Picture the scene: you’ve landed that coveted interview at your preferred company and — at least by your own reckoning — aced all of the questions put to you there. However, your interviewer then turns the tables on you by asking whether there are any questions you would like to ask them.
If you stumble at this point, you risk coming across as disinterested or disengaged, as warned in a Business Insider article. Therefore, you should have several questions ready in advance. The following lines of questioning can be particularly revelatory about the firm’s ingrained culture.
‘What soft skills would serve this position best?’
While the hard skills will already have been outlined in the job description, you should seek clarity on those skills that aren’t quite as clear-cut but could remain crucial to the job … and the company.
Once you know which of these soft skills the company especially prizes, you will have a trickle of insight into the company’s culture and management values. That’s important because you need to assess whether the company is the right fit for you, not just vice versa.
‘What do you most enjoy about your job?’
There’s something pretty genius about asking this question. It invites the interviewer to talk about themselves, which they are likely to relish doing.
It also sheds light on what goes on behind the scenes, allowing you to learn about things that could otherwise too easily elude your notice. Besides, the interviewer is likely to have an intimate knowledge of various aspects of the business; now’s the time to tap into that knowledge.
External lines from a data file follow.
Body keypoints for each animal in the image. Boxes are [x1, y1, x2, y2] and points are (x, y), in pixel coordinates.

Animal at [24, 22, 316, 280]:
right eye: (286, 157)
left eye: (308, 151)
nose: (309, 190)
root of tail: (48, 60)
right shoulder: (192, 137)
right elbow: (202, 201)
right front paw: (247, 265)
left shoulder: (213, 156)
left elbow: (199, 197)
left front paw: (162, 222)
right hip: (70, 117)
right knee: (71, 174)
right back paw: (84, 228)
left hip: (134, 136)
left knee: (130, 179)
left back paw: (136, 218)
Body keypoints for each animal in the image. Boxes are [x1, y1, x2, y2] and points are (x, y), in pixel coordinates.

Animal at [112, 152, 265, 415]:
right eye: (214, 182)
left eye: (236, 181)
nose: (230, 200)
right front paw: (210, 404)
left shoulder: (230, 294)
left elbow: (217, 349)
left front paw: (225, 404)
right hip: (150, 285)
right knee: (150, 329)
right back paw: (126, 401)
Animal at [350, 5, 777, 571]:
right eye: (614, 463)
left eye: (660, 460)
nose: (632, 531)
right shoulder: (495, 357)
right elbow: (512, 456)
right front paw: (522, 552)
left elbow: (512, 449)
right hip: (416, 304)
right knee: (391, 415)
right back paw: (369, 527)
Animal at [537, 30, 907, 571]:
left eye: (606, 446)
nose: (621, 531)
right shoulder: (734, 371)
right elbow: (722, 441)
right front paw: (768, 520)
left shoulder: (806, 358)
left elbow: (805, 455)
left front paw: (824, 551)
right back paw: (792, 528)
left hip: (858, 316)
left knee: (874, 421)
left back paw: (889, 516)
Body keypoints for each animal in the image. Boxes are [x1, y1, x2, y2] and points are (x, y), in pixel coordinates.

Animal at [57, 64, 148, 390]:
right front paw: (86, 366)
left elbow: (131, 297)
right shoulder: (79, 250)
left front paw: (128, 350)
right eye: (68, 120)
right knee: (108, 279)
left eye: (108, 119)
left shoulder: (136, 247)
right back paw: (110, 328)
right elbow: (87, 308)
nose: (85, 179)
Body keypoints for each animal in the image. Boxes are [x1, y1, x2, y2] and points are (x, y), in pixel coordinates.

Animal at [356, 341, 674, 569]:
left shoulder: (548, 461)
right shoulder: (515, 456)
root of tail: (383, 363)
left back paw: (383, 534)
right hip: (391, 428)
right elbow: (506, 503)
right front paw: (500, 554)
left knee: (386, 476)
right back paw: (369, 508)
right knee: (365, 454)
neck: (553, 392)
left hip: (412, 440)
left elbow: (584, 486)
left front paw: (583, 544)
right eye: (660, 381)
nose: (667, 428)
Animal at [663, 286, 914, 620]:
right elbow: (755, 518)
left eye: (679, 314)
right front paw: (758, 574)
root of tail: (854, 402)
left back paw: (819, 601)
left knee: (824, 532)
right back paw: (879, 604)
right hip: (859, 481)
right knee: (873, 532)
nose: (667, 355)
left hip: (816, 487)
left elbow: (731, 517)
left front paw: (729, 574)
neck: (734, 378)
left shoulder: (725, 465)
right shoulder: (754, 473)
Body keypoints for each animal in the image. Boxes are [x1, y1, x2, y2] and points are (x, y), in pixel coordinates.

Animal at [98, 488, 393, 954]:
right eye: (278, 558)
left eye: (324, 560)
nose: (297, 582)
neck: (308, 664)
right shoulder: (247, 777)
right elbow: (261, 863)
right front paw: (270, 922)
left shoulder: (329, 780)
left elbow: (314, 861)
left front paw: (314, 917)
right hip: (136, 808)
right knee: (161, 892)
‘How well does the company meet its core values?’
Of course, in asking this question, you can indirectly learn what those core values actually are. However, there can be a distinct difference between what a company aspires to and what it actually achieves. If there’s a big discrepancy in this area, you should know before deciding to join the firm.
Nonetheless, phrasing the question in this particular way is more respectful than asking directly about company shortcomings.
‘What professional development opportunities are available to employees?’
Asking about the potential for promotions at the company would be a big no-no, as it would imply that you deem the current position beneath you. However, asking about the professional development opportunities simply suggests that you are driven to improve your job performance.
An especially forward-thinking company might offer such opportunities through various digital means, like the e-learning and real-time virtual classes facilitated by LifeWorks.
‘What are the company’s goals for the next five to ten years?’
Diane Kulseth, one young professional quoted by The Muse, has revealed that she always asks a company this question, adding: ‘It gives a good perspective on what their values are and how I may or may not fit with a company’. It would also show that you are committed for the long haul.
Similarly, you could ask the company about its latest product or current plans for growth. Both subjects can provide tantalising glimpses of hopefully a very exciting-looking future.